As each event passes through the MeasureLatency operator, the eventTimeLag metric is updated to include that event's event time lag.

        public Event map(Event event) {
            // measure and report the latency
            eventTimeLag.update(System.currentTimeMillis() - event.timestamp.toEpochMilli());

            // pass the event through (unmodified)
            return event;
        }

Inspecting the eventTimeLag metric

You can run the EventTimeLagTest#testReportEventTimeLag test to see Flink's the eventTimeLag metric in action.

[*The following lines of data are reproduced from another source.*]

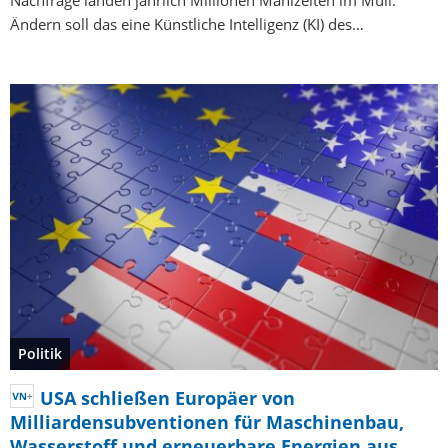
Nachfrage landen jährlich Millionen Mahlzeiten im Müll.
Ändern soll das eine Künstliche Intelligenz (KI) des…
Politik
USA schließen Europäer von
Milliardensubventionen für Maschinenbau,
Wasserstoff und erneuerbare Energien aus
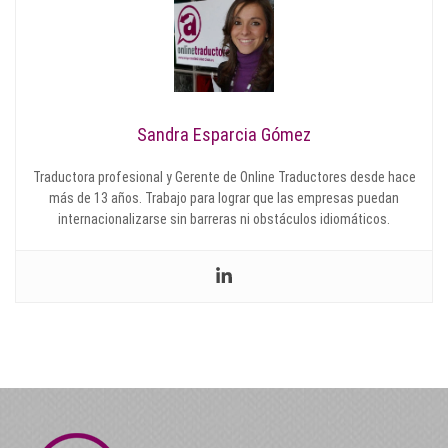
Sandra Esparcia Gómez
Traductora profesional y Gerente de Online Traductores desde hace
más de 13 años. Trabajo para lograr que las empresas puedan
internacionalizarse sin barreras ni obstáculos idiomáticos.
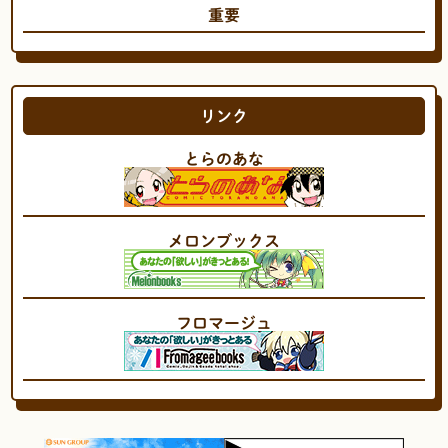
重要
リンク
とらのあな
メロンブックス
フロマージュ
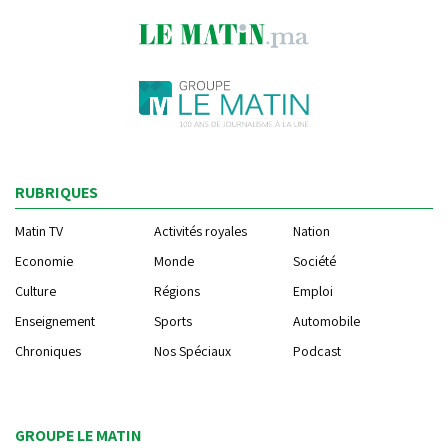
RUBRIQUES
Matin TV
Activités royales
Nation
Economie
Monde
Société
Culture
Régions
Emploi
Enseignement
Sports
Automobile
Chroniques
Nos Spéciaux
Podcast
GROUPE LE MATIN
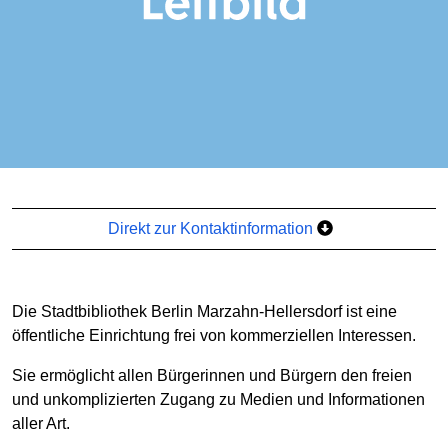
Direkt zur Kontaktinformation
Die Stadtbibliothek Berlin Marzahn-Hellersdorf ist eine
öffentliche Einrichtung frei von kommerziellen Interessen.
Sie ermöglicht allen Bürgerinnen und Bürgern den freien
und unkomplizierten Zugang zu Medien und Informationen
aller Art.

The output (again in the logs) will look approximately like this:

.taskmanager.fd7155f5-88a5-43ad-8d5f-f7ef868d34ce
  .Flink Streaming Job.Map.1.eventTimeLag: 
  count=23, min=100, max=112, mean=105.78260869565217, 
  stddev=2.6621338286681113, p50=105.0, p75=107.0, p95=111.8, 
  p98=112.0, p99=112.0, p999=112.0
.taskmanager.fd7155f5-88a5-43ad-8d5f-f7ef868d34ce
  .Flink Streaming Job.Map.0.eventTimeLag: 
  count=23, min=101, max=111, mean=105.6086956521739, 
  stddev=2.709228847590511, p50=106.0, p75=107.0, p95=110.8, 
  p98=111.0, p99=111.0, p999=111.0

This time there are only two histograms in the report, one for each of the two parallel instances of the MeasureLatency operator. And, as expected, the results are much more meaningful.

The full recipe

This recipe is self-contained. The tests use an embedded Apache Flink cluster, so you can run them directly via Maven or in your favorite IDE such as IntelliJ IDEA or Visual Studio Code.